A dawning realisation of how not normal my path and past look to others. Yesterday’s expose (obligatory cryptic redaction) recalling a night in my Oakland apartment, vodka shots and cigarettes and ?U2 and a journal entry on innocence lost. On booze and smokes and a tattoo of a fucking children’s book. On being not 12 and not in Kansas. And perhaps I’ve radically over-compensated, spending an awful lot of time on and in the darker side of things. As opposed to being a shy and unhappy but nice enough young kid from a comfortable enough background whose experiences were safe enough and tame enough and internally dark enough. And despite or because of that crisis of the fall of 1995, a decade later I’ve found myself led down the garden path, and what I thought was back but wasn’t, and ended up….with short hair and minimal jewelry and a DPhil. Back where I started, perhaps, attracted to ‘nice’ girls without ink or smokes. Without cigarettes, now, having lost the agony of losing the 12 year old me, but now unclear on what I’ve gained in the losing of the darker paths I’ve chosen, walked, and apparently chosen against.



bad subjects and a headache
Thursday October 14th 2004, 11:56 am
Filed under: TPT the First Tags:

Well, withdrawal is in full bloom. The odd aches, the headache, the twitchiness, the urgent sense of lack. Yee fucking hah. But survived the first night, rolled into one (hmm. smoking inflected vocabulary. bad sign.) with the first night out throwing back pints, with smokers, no less. And other than a manic fiddling with my orange chapstick (see – not everything has to change) which is probably unseemly, but screw it, managed it just fine.

On to bigger and better things, though. I’ve been contemplating the whole TPT thing for a bit, now. And I’m going to try and turn my energies away from academic composition (had enough for a while, thanks) and to some extent from the personal whinge/friend update that is this place (despite the several hundred other non-bot viewers who inexplicably arrive every week; dunno wtf you find here, especially as I find blogs utterly tedious, but sheeit, whatever works), to some OTHER form of writing.
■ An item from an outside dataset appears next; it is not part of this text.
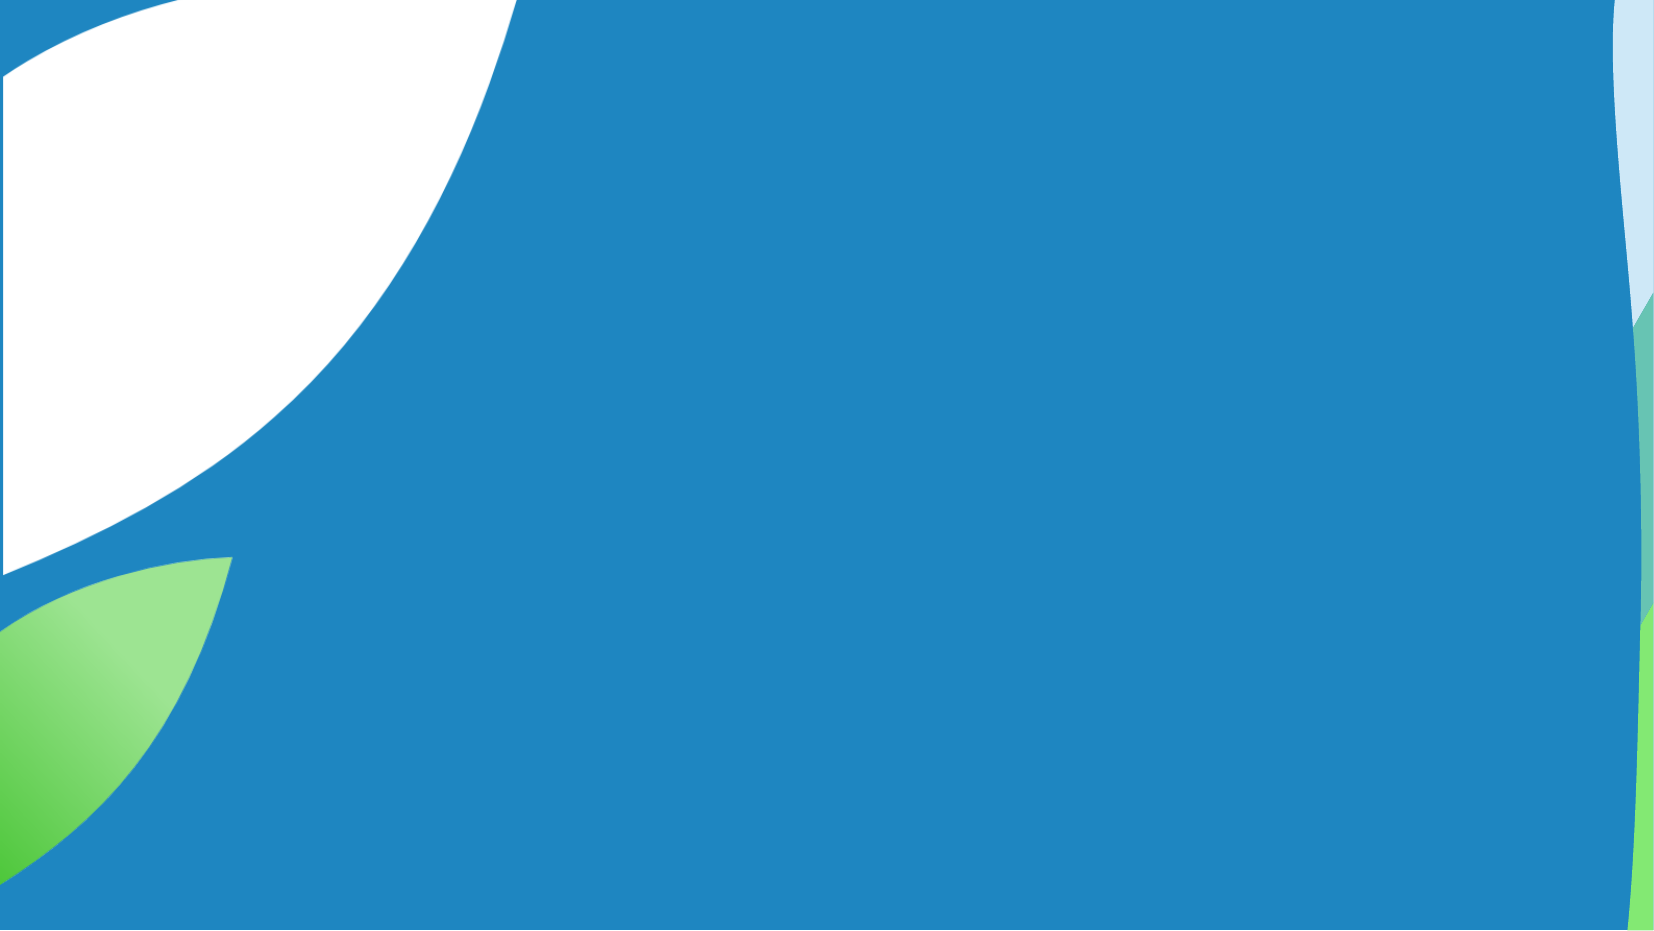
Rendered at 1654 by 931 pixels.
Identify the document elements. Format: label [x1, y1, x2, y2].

picture [0, 0, 517, 885]
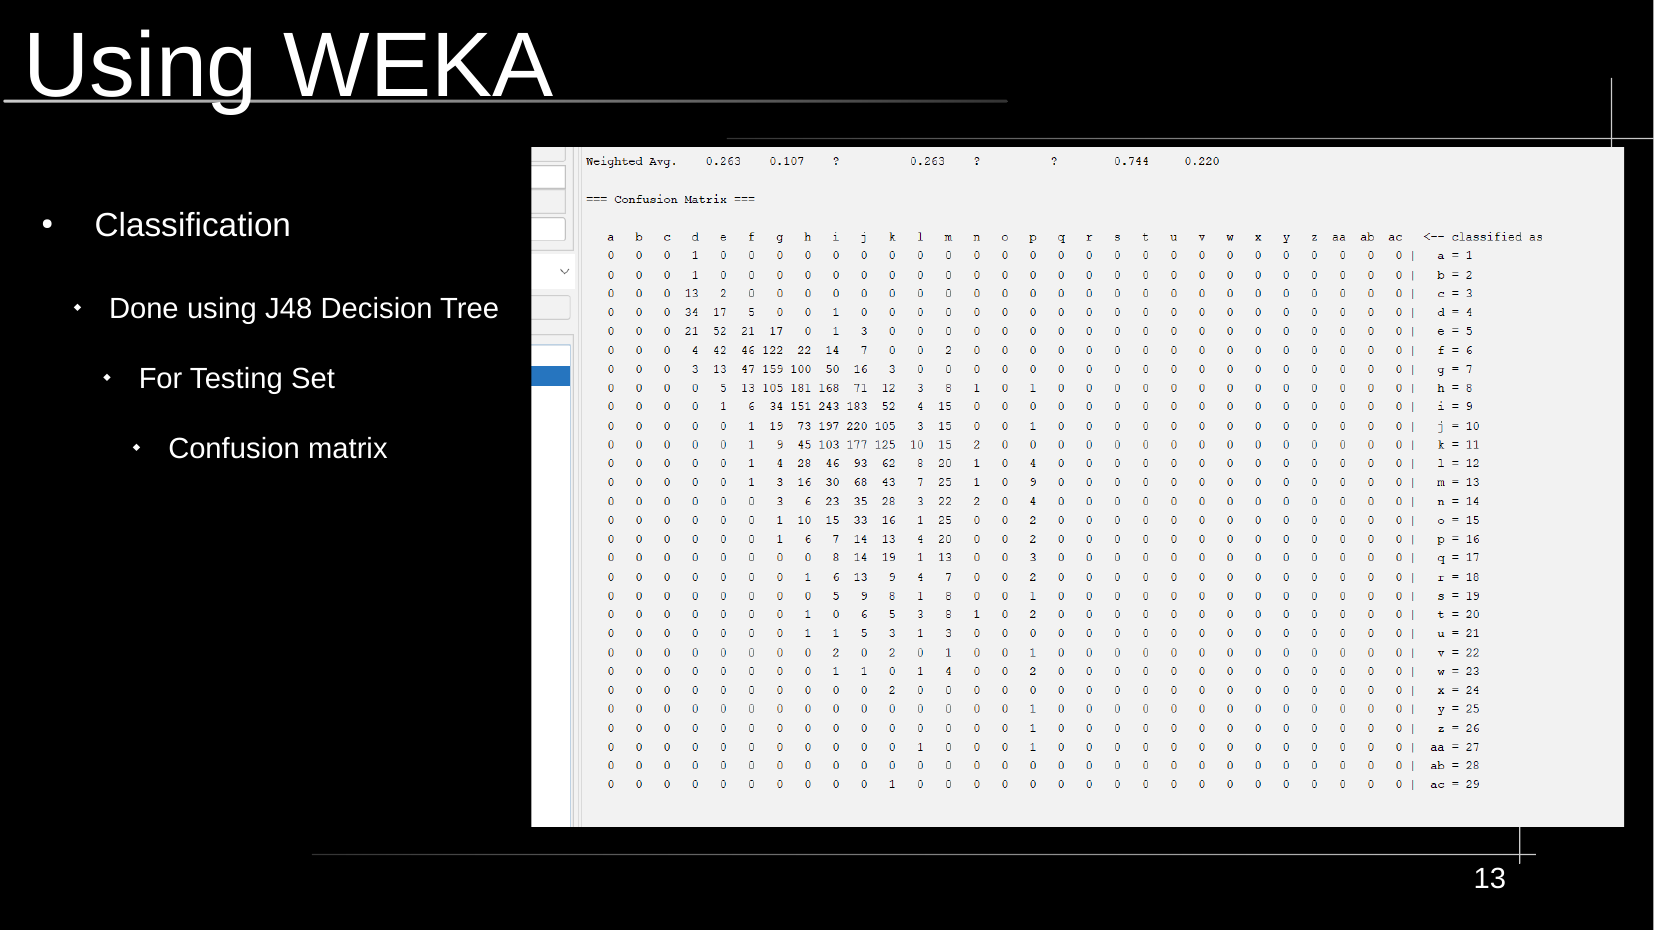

Yes, that’s right boys and girls, I’m looking for a Subject(tm). Writing with a purpose, on a topic, with a beginning middle and end not dictated by the exigencies of…err…forgot where I was going, but what about ‘my headache’ as a fitting end to that sentence. That said, it may be, in the spirit of a friend’s newly discovered hard-edged practical business side, a pitch and a chapter, cash up front thank you very much. We’ll see. Or not.